### WHAT IS EXPECTED
Print exactly the first lines of the records. Stop after the line containing "Tháng Sáu 16, 2022", and leave every picture out.

──────── MATERIAL PROVIDED ────────

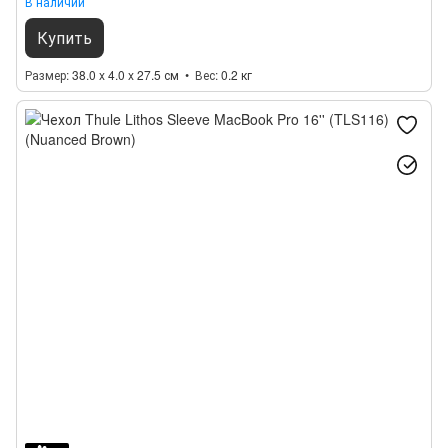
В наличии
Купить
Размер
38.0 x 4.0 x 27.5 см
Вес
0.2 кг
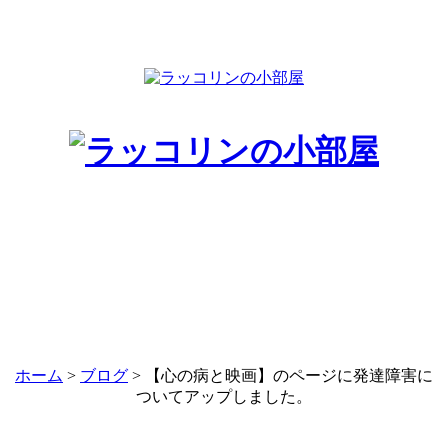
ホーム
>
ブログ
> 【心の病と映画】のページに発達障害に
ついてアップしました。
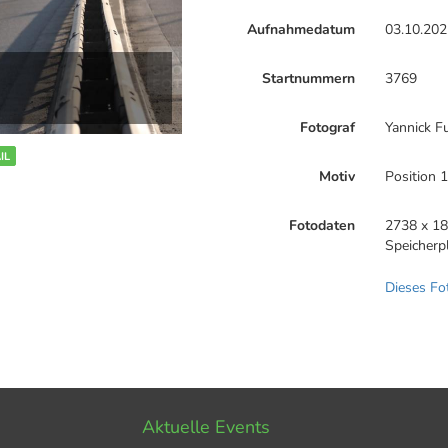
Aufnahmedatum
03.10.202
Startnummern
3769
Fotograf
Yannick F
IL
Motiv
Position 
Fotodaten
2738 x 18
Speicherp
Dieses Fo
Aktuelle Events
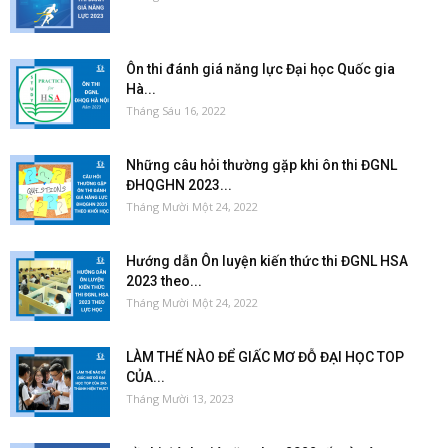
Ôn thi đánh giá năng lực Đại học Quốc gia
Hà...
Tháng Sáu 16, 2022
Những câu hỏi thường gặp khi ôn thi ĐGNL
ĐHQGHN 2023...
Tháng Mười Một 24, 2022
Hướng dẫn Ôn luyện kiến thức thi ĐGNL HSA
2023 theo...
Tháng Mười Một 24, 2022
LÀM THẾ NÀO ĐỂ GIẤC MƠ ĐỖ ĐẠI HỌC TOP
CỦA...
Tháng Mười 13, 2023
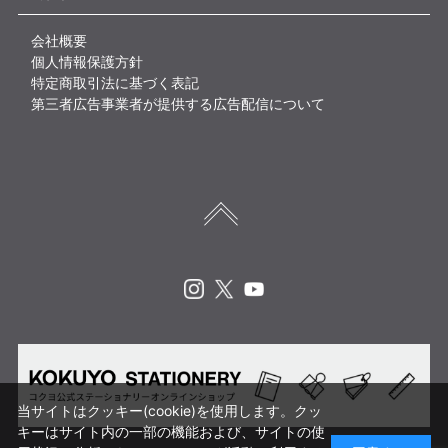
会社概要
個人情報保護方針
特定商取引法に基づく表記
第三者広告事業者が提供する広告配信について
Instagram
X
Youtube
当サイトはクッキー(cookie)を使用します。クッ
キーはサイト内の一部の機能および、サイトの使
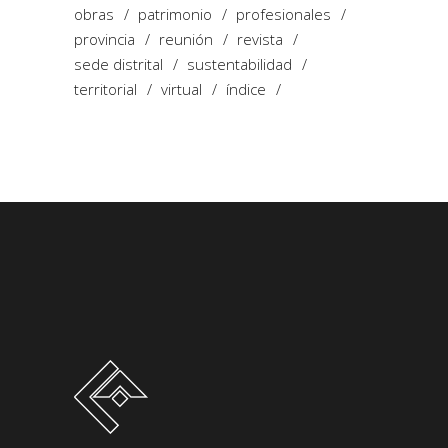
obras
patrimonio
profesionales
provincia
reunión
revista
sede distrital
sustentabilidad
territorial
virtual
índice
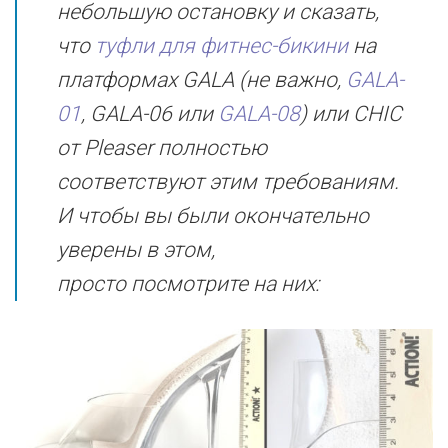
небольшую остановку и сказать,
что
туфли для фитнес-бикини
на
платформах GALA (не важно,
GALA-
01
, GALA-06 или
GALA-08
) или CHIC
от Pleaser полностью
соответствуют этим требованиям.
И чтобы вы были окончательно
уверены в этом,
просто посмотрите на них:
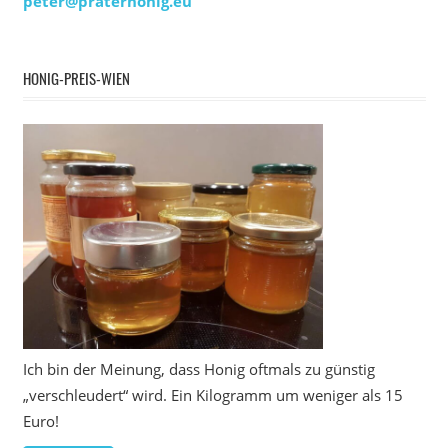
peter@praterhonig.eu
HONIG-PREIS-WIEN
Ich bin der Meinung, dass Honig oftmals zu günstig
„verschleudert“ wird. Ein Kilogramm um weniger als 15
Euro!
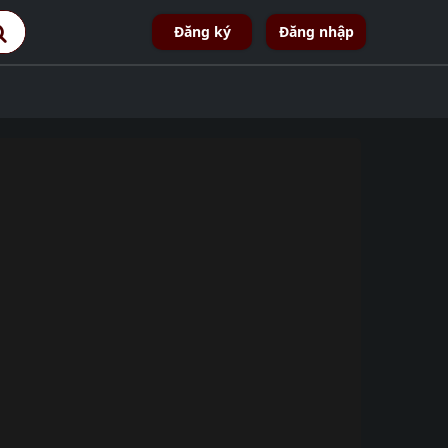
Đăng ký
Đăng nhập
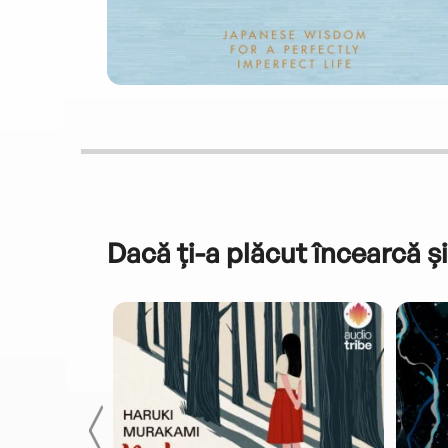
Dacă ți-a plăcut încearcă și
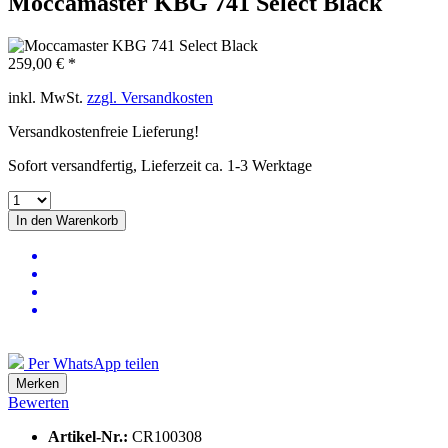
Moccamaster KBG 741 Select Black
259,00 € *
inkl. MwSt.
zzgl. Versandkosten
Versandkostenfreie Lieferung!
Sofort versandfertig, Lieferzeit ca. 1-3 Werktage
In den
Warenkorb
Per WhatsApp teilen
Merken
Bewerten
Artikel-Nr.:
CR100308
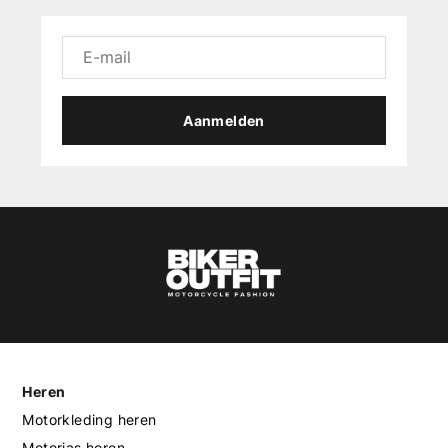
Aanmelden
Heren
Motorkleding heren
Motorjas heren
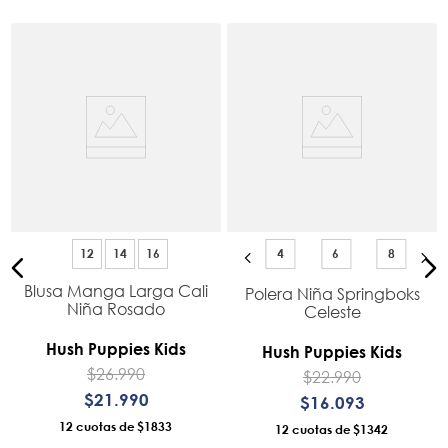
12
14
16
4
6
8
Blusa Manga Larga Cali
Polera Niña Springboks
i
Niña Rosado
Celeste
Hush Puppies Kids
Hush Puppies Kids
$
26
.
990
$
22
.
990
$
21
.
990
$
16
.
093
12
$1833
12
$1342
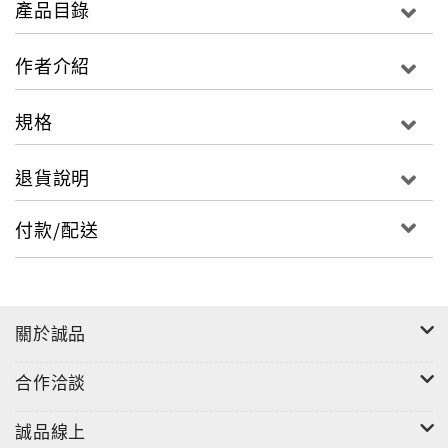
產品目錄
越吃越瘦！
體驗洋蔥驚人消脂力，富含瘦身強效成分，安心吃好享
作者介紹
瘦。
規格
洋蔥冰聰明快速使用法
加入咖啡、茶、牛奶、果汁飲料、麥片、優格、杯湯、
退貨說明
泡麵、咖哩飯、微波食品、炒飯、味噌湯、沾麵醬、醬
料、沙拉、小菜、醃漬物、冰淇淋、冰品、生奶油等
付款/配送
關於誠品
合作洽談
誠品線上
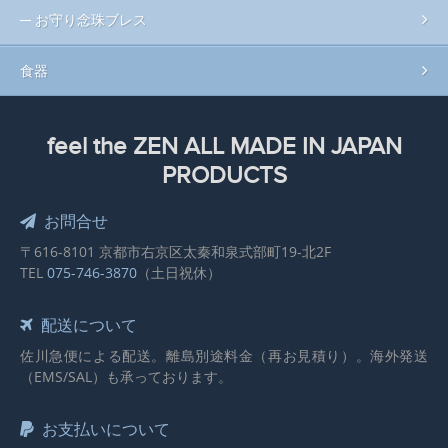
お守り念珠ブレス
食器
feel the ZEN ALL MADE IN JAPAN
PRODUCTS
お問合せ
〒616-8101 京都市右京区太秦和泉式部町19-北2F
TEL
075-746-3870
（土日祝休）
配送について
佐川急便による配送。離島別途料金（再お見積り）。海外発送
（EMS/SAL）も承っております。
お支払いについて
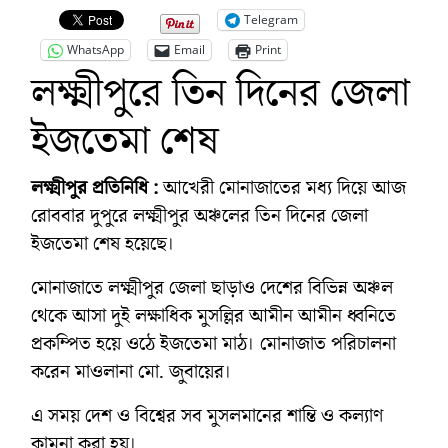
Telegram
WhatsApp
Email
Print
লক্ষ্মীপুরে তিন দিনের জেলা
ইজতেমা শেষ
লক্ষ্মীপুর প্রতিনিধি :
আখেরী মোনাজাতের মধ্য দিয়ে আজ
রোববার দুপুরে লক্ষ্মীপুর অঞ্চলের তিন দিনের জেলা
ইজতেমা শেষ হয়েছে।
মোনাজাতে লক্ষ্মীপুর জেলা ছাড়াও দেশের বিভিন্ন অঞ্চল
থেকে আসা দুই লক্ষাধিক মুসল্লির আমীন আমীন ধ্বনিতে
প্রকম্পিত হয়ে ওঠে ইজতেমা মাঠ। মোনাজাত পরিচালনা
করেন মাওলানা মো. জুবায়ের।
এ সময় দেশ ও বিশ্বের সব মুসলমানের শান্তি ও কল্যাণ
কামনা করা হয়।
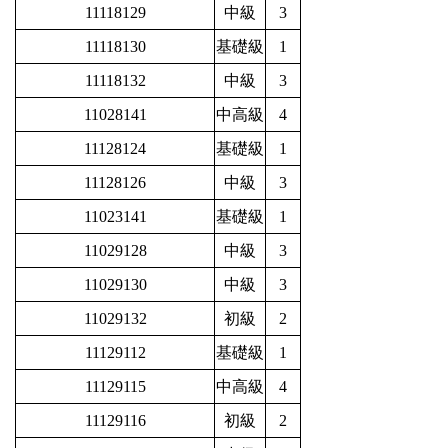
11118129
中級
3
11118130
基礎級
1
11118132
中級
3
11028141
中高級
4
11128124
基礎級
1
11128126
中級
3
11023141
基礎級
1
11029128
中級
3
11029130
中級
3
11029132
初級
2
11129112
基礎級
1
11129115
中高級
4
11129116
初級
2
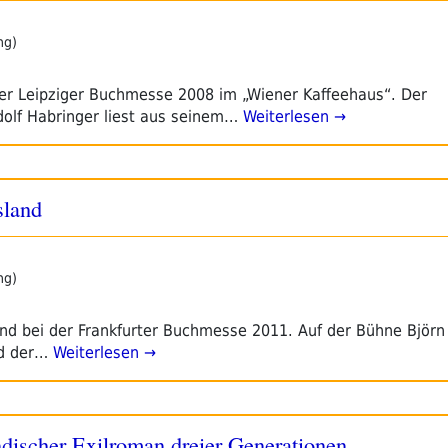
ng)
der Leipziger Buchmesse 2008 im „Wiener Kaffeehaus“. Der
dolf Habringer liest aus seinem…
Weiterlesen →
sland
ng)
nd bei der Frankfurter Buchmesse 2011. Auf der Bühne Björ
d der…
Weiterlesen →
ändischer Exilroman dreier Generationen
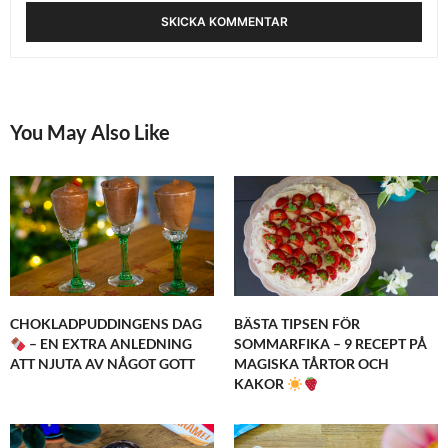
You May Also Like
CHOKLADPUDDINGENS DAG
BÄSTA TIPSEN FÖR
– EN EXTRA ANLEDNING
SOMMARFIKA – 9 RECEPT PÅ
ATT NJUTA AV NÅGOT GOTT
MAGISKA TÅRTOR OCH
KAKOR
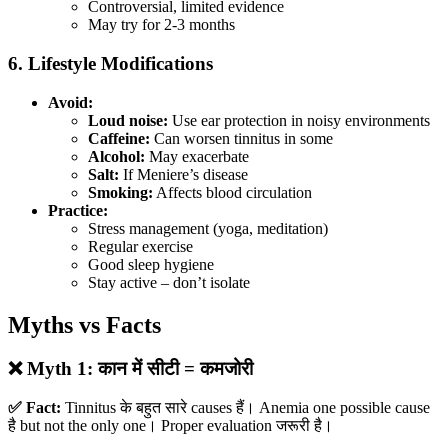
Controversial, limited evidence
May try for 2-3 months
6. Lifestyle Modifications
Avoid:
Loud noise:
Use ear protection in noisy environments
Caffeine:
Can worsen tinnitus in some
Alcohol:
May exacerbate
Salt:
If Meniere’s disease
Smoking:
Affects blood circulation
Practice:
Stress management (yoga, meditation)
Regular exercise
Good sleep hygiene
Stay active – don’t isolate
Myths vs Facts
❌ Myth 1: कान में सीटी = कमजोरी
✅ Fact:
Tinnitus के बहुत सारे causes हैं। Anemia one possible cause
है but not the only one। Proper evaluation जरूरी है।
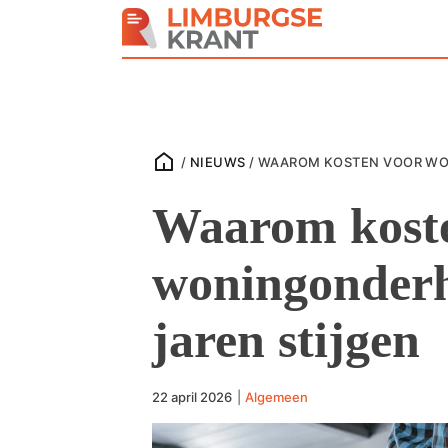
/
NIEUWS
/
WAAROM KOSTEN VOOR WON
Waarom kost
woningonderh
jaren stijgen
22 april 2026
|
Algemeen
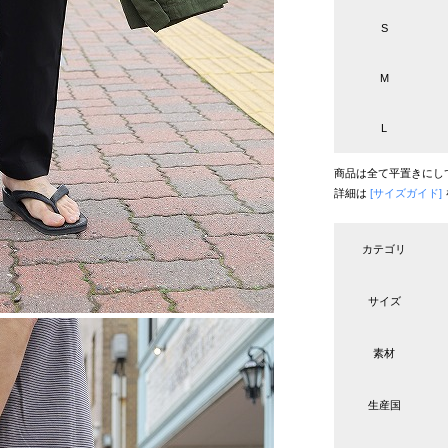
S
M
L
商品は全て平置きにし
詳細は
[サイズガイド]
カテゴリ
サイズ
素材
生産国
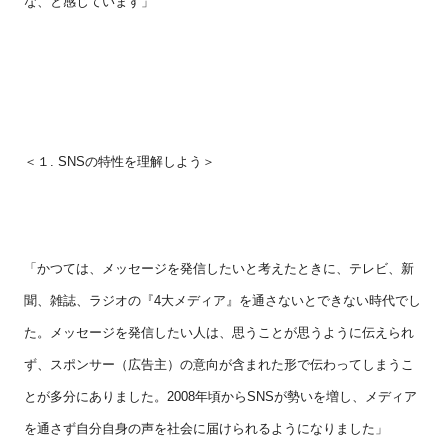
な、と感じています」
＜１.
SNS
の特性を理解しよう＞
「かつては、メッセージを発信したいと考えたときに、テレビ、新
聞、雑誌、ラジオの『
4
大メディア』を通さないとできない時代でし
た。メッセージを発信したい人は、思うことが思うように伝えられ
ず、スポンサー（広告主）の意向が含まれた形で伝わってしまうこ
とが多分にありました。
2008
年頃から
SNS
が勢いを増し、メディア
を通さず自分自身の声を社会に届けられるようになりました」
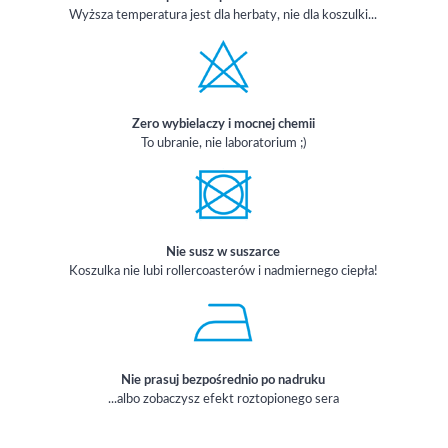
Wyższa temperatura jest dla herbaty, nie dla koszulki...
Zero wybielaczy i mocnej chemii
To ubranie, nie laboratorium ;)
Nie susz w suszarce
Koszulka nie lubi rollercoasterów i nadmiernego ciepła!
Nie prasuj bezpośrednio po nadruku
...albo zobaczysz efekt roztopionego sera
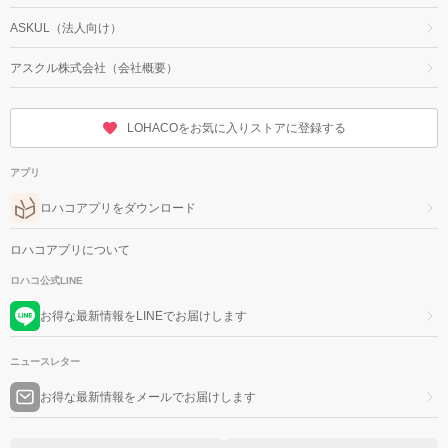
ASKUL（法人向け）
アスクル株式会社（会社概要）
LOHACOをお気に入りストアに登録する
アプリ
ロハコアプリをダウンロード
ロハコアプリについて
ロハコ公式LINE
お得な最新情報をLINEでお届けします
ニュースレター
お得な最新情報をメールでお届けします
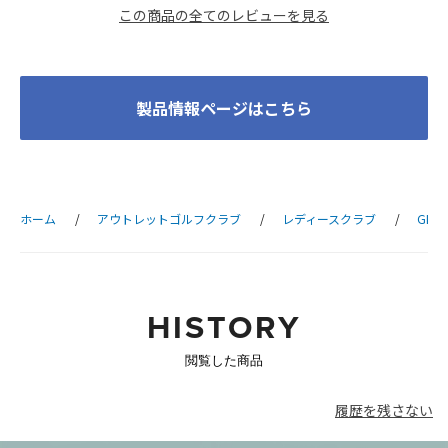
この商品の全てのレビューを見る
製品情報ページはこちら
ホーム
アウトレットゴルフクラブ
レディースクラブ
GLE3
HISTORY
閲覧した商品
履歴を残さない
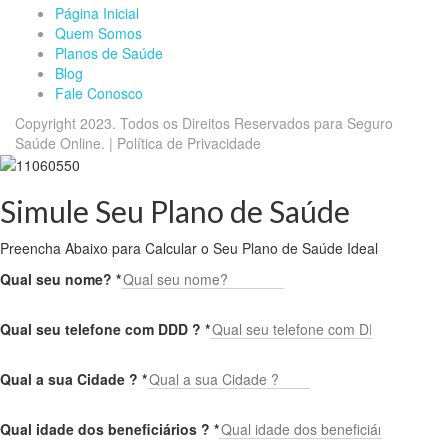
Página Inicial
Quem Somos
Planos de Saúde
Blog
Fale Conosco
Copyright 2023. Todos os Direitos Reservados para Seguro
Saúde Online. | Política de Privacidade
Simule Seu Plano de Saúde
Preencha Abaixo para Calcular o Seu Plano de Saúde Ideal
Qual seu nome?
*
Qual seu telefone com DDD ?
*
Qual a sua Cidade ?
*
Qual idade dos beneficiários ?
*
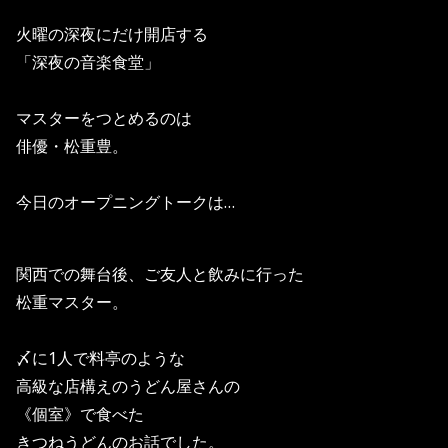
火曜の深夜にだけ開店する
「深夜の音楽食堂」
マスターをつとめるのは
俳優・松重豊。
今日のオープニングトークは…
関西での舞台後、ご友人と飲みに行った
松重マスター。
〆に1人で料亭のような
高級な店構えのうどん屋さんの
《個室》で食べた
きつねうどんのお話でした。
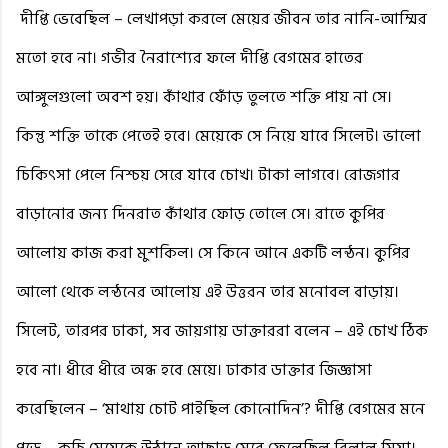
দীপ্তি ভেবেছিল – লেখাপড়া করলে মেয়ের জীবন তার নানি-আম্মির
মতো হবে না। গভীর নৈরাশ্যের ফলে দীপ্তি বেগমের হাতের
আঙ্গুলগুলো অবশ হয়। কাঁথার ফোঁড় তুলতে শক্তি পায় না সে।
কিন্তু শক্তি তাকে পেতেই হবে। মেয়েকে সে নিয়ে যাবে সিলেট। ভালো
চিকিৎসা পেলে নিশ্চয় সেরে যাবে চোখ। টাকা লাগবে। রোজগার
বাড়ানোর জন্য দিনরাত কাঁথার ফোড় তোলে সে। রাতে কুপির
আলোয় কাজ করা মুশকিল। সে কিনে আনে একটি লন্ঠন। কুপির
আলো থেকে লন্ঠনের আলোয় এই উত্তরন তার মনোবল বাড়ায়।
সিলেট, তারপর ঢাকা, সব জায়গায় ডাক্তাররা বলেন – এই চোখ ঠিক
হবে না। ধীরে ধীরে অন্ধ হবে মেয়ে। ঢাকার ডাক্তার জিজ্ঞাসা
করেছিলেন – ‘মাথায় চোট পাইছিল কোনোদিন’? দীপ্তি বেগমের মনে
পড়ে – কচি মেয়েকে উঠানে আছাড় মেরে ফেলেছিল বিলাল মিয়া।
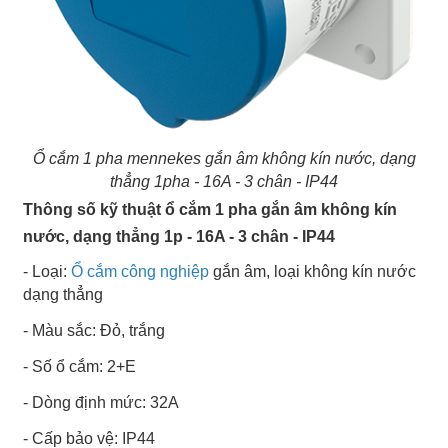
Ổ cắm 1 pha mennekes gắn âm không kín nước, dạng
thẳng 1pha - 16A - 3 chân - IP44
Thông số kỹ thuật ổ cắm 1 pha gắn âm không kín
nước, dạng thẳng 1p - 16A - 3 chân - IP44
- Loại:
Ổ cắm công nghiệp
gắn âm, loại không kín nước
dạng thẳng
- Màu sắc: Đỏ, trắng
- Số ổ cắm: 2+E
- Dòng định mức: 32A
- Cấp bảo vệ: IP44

────────

### ANSWER SPACE
В наличии
Купить
Размер
38.0 x 4.0 x 27.5 см
Вес
0.2 кг
ホーム
>
ブログ
> 【心の病と映画】のページに発達障害に
ついてアップしました。
Aufnahmedatum
03.10.202
Startnummern
3769
Fotograf
Yannick F
IL
Motiv
Position 
Fotodaten
2738 x 18
Speicherp
Dieses Fo
Aktuelle Events
Ôn thi đánh giá năng lực Đại học Quốc gia
Hà...
Tháng Sáu 16, 2022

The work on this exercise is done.